The anatomy I’ve done isn’t perfect, but I think I illustrate my point.

The Anatomy of a Fuck Up:

So what’s happening here? Why are people making this mistake over and over? The reason is twofold.

One: Mistaken anatomy.

When these artists draw their stuff to arse-up, face-down, no-time-to-fart deadlines, they don’t have the leisure I do to stop and think about how a woman looks when doing these poses. So when they have to think about a woman flying mid-air, they think about a woman kneeling, rather than an actual woman with her leg in the air. They just transfer the kneeling leg position to the upright position, even though the human muscles, tendons and body mass DO NOT ALLOW for that to happen.  With kneeling positions, they just go ahead and trundle out the shortcuts they learnt earlier in the piece, without thought to how heels and butt-cracks work.

Two: It’s Not Important.

In most situations, accuracy of a woman’s anatomy is not important in a comic book or graphic novel. A female character must be alluring above all, so certain anatomically impossible conventions get the wave and are never fixed. Other people learn these “shortcuts” and that it’s okay to draw like that, and it keeps on happening. FOREVER.

I’m not saying don’t use sweeping lines for style.  I’m just saying let’s not have utterly ridiculous anatomy going on.  These women characters take up so little space already.  Draw them as the leg is supposed to look and suddenly they have legs and tendons and physical signs of strength.  I guess that isn’t sexy enough?

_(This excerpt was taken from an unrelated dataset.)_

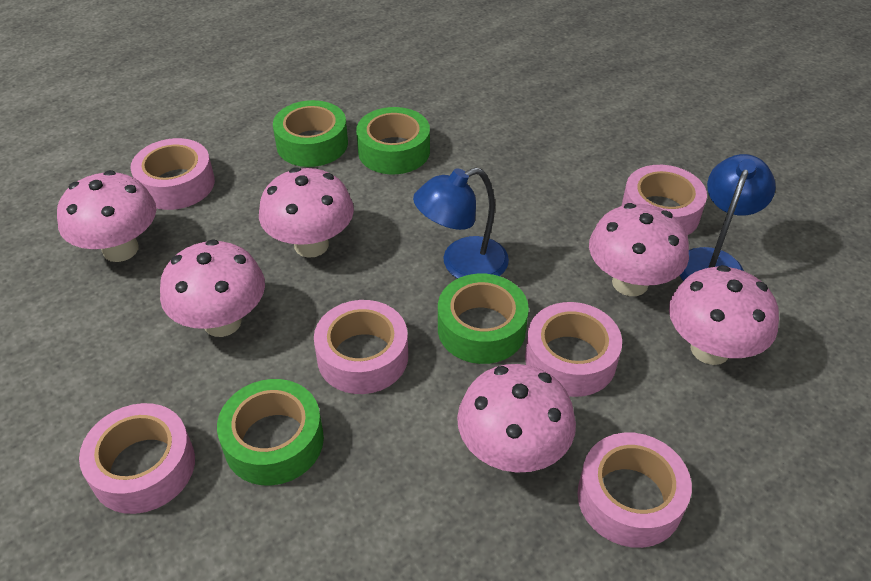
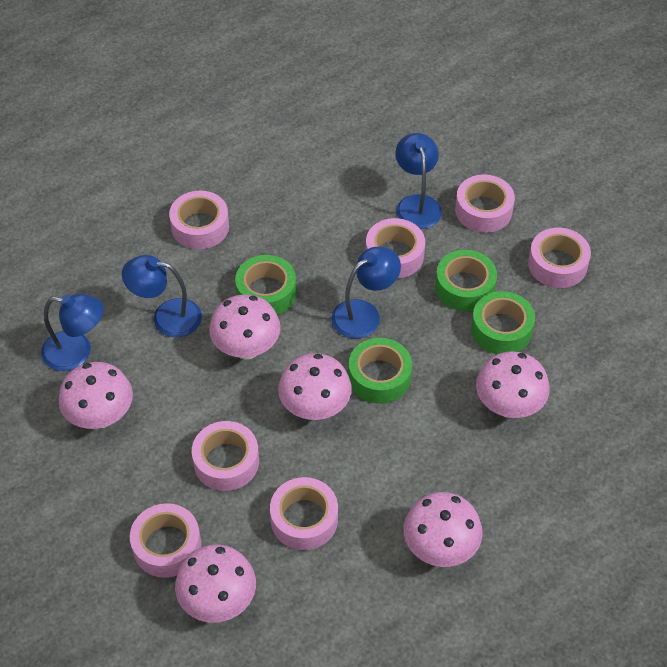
blue lamp: 2 -> 4
pink tape: 6 -> 7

One of my favourite blogs highlights and explains something about how women are drawn in superhero comics that has bugged me for a while but I couldn’t put it into exact words.  Almost all of these pictures have also been on this blog before.  Artists do this with a lot of other stuff with women too, such as with breasts, where they create cleavage with clothing or poses where there should be none because their references are from pictures in a different context from what they’re drawing (and they seem to hate having characters wear bras).